-- Data for analysis follows --
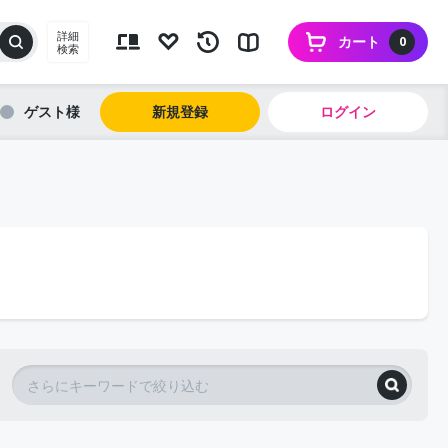
詳細
カート
0
検索
ゲスト
新規登録
ログイン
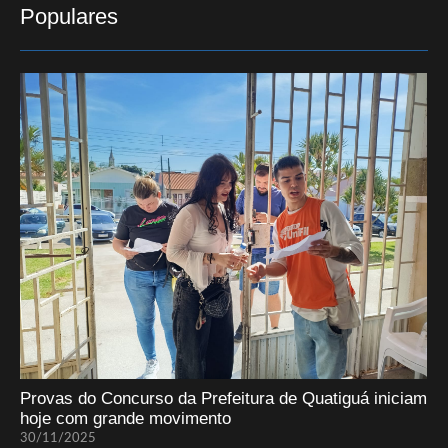
Populares
Provas do Concurso da Prefeitura de Quatiguá iniciam
hoje com grande movimento
30/11/2025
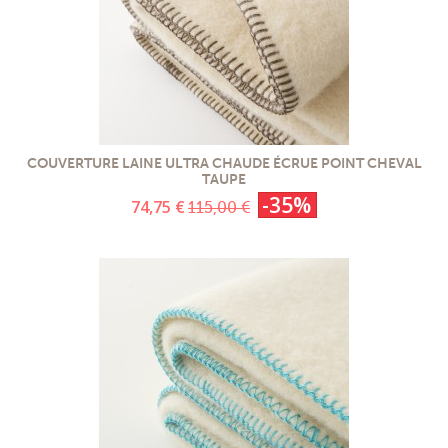
COUVERTURE LAINE ULTRA CHAUDE ÉCRUE POINT CHEVAL
TAUPE
-35%
74,75 €
115,00 €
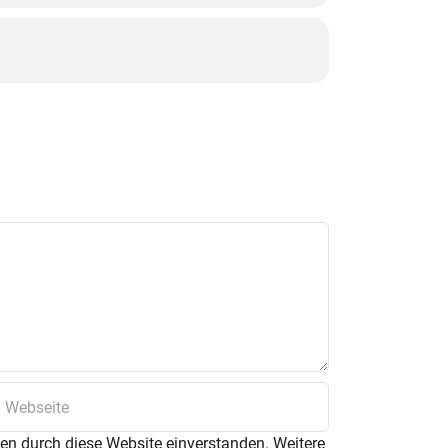
ten durch diese Website einverstanden. Weitere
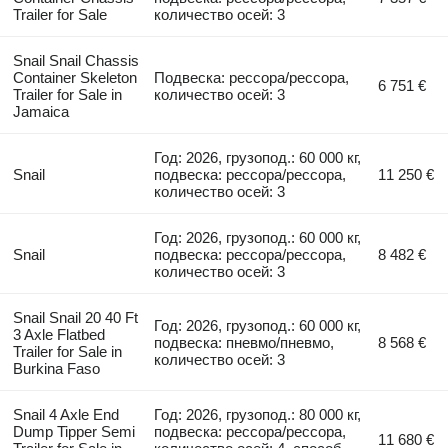
Trailer for Sale
количество осей: 3
Snail Snail Chassis
Container Skeleton
Подвеска: рессора/рессора,
6 751 €
Trailer for Sale in
количество осей: 3
Jamaica
Год: 2026, грузопод.: 60 000 кг,
Snail
подвеска: рессора/рессора,
11 250 €
количество осей: 3
Год: 2026, грузопод.: 60 000 кг,
Snail
подвеска: рессора/рессора,
8 482 €
количество осей: 3
Snail Snail 20 40 Ft
Год: 2026, грузопод.: 60 000 кг,
3 Axle Flatbed
подвеска: пневмо/пневмо,
8 568 €
Trailer for Sale in
количество осей: 3
Burkina Faso
Snail 4 Axle End
Год: 2026, грузопод.: 80 000 кг,
Dump Tipper Semi
подвеска: рессора/рессора,
11 680 €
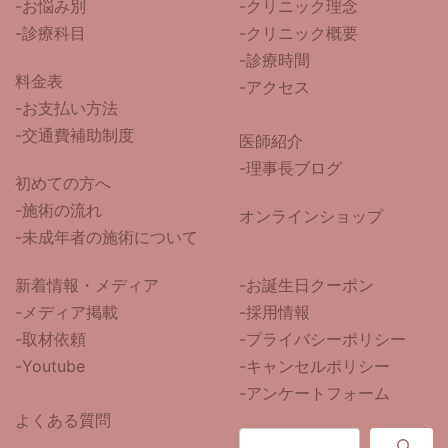
-
お悩み別
-クリニック理念
-診療科目
-クリニック概要
-診療時間
料金表
-アクセス
-お支払い方法
-交通費補助制度
医師紹介
-
理事長ブログ
初めての方へ
-施術の流れ
オンラインショップ
-未成年者の施術について
新着情報・メディア
-お誕生日クーポン
-メディア掲載
-採用情報
-取材依頼
-プライバシーポリシー
-Youtube
-キャンセルポリシー
-アンケートフォーム
よくある質問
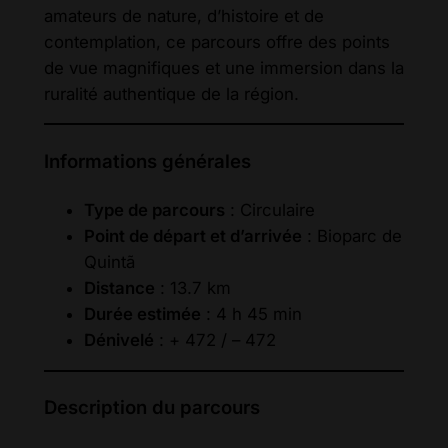
amateurs de nature, d’histoire et de
contemplation, ce parcours offre des points
de vue magnifiques et une immersion dans la
ruralité authentique de la région.
Informations générales
Type de parcours
: Circulaire
Point de départ et d’arrivée
: Bioparc de
Quintã
Distance
: 13.7 km
Durée estimée
: 4 h 45 min
Dénivelé
: + 472 / – 472
Description du parcours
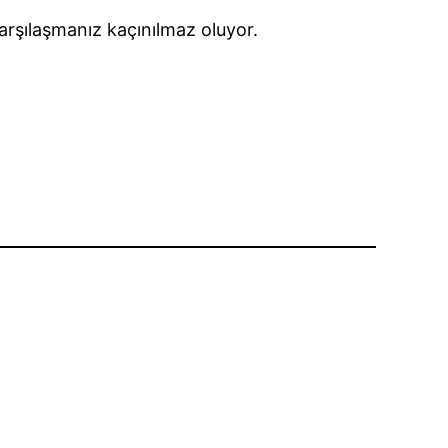
karşılaşmanız kaçınılmaz oluyor.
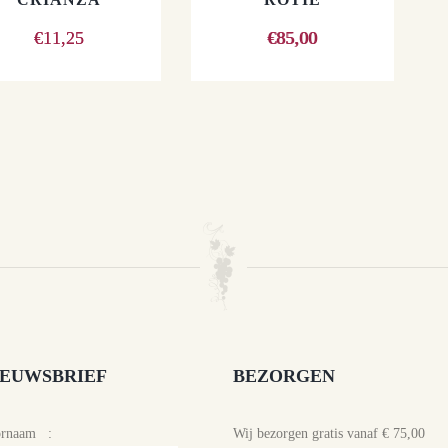
€
11,25
€
85,00
IEUWSBRIEF
BEZORGEN
ornaam :
Wij bezorgen gratis vanaf € 75,00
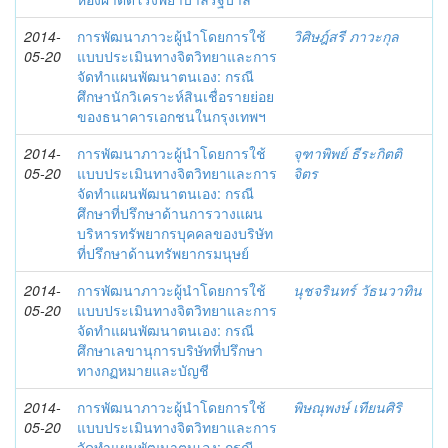
2014-
การพัฒนาภาวะผู้นำโดยการใช้
วิศิษฎ์สรี ภาวะกุล
05-20
แบบประเมินทางจิตวิทยาและการ
จัดทำแผนพัฒนาตนเอง: กรณี
ศึกษานักวิเคราะห์สินเชื่อรายย่อย
ของธนาคารเอกชนในกรุงเทพฯ
2014-
การพัฒนาภาวะผู้นำโดยการใช้
จุฑาพิพย์ ธีระกิตติ
05-20
แบบประเมินทางจิตวิทยาและการ
จิตร
จัดทำแผนพัฒนาตนเอง: กรณี
ศึกษาที่ปรึกษาด้านการวางแผน
บริหารทรัพยากรบุคคลของบริษัท
ที่ปรึกษาด้านทรัพยากรมนุษย์
2014-
การพัฒนาภาวะผู้นำโดยการใช้
นุชจรินทร์ วัธนวาทิน
05-20
แบบประเมินทางจิตวิทยาและการ
จัดทำแผนพัฒนาตนเอง: กรณี
ศึกษาเลขานุการบริษัทที่ปรึกษา
ทางกฏหมายและบัญชี
2014-
การพัฒนาภาวะผู้นำโดยการใช้
พิษณุพงษ์ เทียนศิริ
05-20
แบบประเมินทางจิตวิทยาและการ
จัดทำแผนพัฒนาตนเอง: กรณี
-- Data for analysis concluded --
Scan the records for lines with the string "parcours". Give the number of such lines and nothing else.

Solved problem — 3